The second question is harder. Will there be a "big correction"? I think that depends on whether the economy catches up to the market's expectations. More specifically, will corporate earnings rise enough to justify the prices that investors have placed on their stocks?Everybody has their own favorite indicator or three. Shipping statistics; the ISM; the LEI (either the Conference Board's version or ECRI's version); insider buying and selling; GDP (original and revised); labor and employment statistics; etc. There are scores of them.

All are subject to some degree of manipulation and error in methodology, and most everyone in the "efficient market" brings an unfortunate amount of preconceived spin to interpreting them.

Here's the true answer: We don't know.

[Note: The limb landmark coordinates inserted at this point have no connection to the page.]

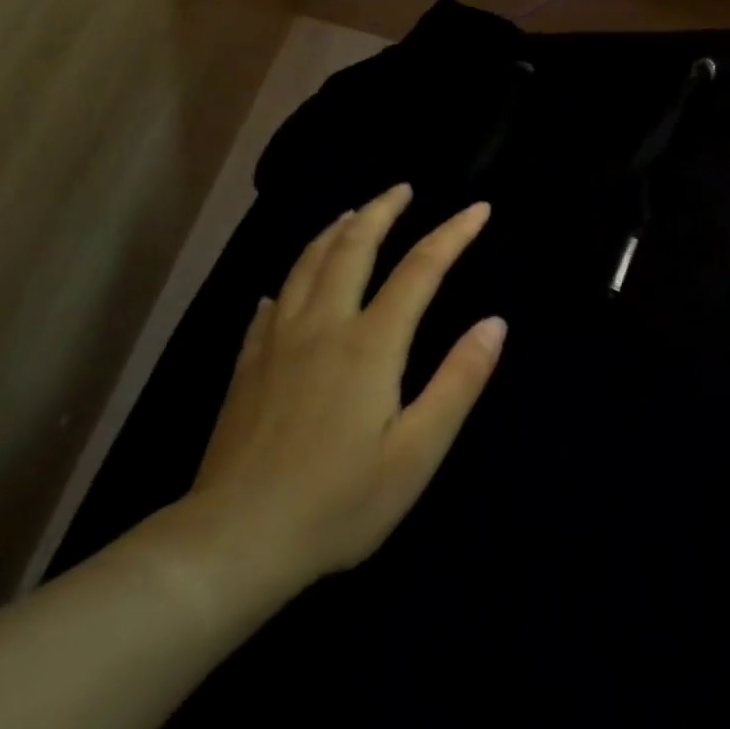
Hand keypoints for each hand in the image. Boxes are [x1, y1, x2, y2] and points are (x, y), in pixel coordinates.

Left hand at [157, 186, 504, 617]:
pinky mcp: (247, 366)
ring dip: (334, 231)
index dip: (453, 234)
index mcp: (370, 344)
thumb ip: (458, 381)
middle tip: (401, 188)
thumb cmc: (339, 501)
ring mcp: (278, 343)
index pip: (420, 269)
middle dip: (381, 211)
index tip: (479, 209)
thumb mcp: (418, 452)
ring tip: (351, 213)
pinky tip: (285, 286)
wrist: (235, 540)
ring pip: (306, 265)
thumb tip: (494, 323)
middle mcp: (323, 326)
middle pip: (352, 247)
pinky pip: (271, 305)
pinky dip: (289, 282)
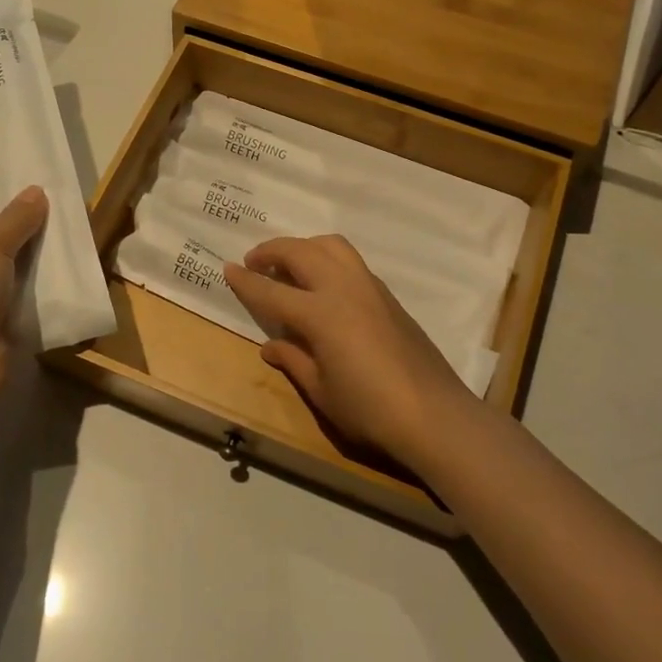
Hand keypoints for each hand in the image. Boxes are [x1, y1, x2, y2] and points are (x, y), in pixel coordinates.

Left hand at [0, 187, 47, 446]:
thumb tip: (36, 191)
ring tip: (79, 247)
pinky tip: (71, 282)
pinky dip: (42, 293)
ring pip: (13, 272)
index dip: (11, 201)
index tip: (50, 194)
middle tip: (73, 219)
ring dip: (41, 264)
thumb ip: (15, 218)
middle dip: (32, 232)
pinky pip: (21, 300)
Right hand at [224, 235, 488, 471]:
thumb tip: (271, 345)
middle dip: (272, 251)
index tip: (227, 269)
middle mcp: (344, 289)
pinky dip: (328, 259)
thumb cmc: (370, 411)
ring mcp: (370, 288)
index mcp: (321, 314)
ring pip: (332, 246)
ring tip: (290, 265)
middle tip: (254, 262)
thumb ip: (294, 361)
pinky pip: (351, 262)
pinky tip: (323, 285)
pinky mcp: (388, 296)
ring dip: (304, 247)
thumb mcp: (321, 392)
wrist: (434, 415)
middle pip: (301, 252)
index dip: (246, 281)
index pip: (272, 291)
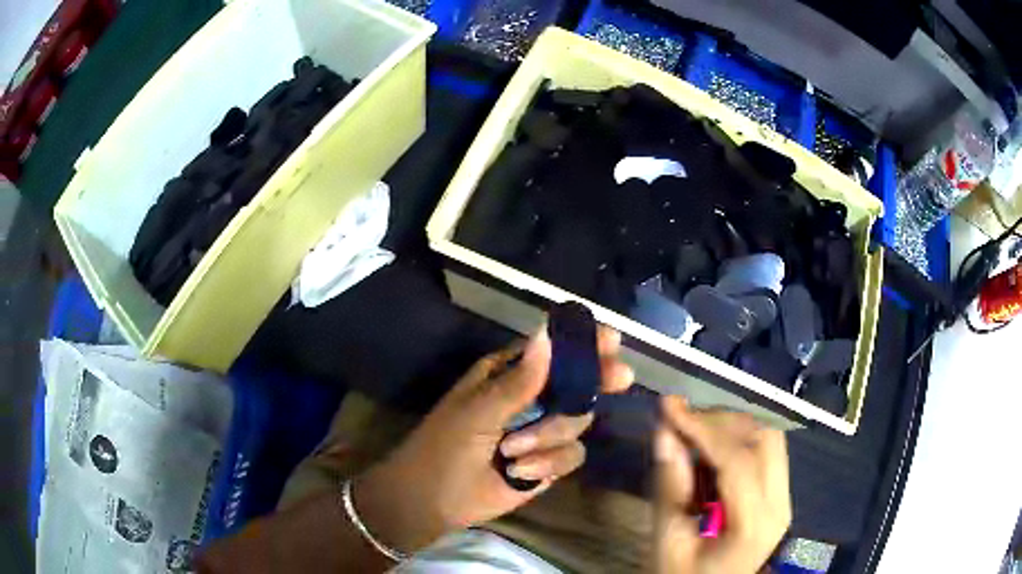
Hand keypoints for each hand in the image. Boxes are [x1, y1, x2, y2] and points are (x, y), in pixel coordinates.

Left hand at [353, 324, 633, 553]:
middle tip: (621, 378)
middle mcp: (532, 399)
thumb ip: (518, 381)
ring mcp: (543, 431)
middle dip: (596, 380)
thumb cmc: (445, 446)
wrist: (435, 500)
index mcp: (509, 375)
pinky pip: (572, 455)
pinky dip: (548, 463)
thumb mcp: (478, 411)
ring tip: (512, 450)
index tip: (612, 340)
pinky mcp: (550, 462)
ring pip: (579, 421)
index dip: (582, 344)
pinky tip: (520, 472)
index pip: (553, 351)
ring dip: (549, 436)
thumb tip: (547, 336)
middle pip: (578, 382)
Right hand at [653, 396, 790, 573]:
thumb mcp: (668, 542)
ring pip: (769, 437)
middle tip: (681, 420)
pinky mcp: (780, 494)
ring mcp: (784, 498)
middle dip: (721, 420)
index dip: (703, 427)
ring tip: (694, 433)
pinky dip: (737, 440)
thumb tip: (664, 432)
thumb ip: (670, 488)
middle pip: (764, 438)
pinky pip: (766, 451)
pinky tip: (710, 452)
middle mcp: (779, 504)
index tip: (668, 405)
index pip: (737, 460)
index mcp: (753, 524)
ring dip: (731, 427)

Last quarter was filled with upside earnings surprises (not to be confused with earnings that actually increased...they didn't). Why were genetically over-optimistic analysts surprised at the relative (not absolute) strength of corporate earnings? Because they apparently underestimated the speed and effectiveness of corporate cost-cutting in Q4 2008 and Q1-2 2009.

Q3 is ending. A new earnings season is upon us. We don't have to look at our favorite indicators any more. We'll have actual earnings to look at, plus the usual press releases, forward-looking statements, and the like.

Here's my guess, based on three factors: (1) If earnings again surprise to the upside, that will create "wanna own" pressure that will push against a correction. (2) If the forward-looking statements and guidance sound positive, that will have the same effect. (3) If revenues (which did NOT surprise to the upside last time) show signs of recovery, that will create the same pressure.

Of course, the opposite of any of those will create the opposite pressure, namely the pressure to sell and the liklihood of a correction. A big one? Maybe.

Me, I've got my exit strategy in place (sell stops). I won't try to predict, just wait for the turn, if there is one.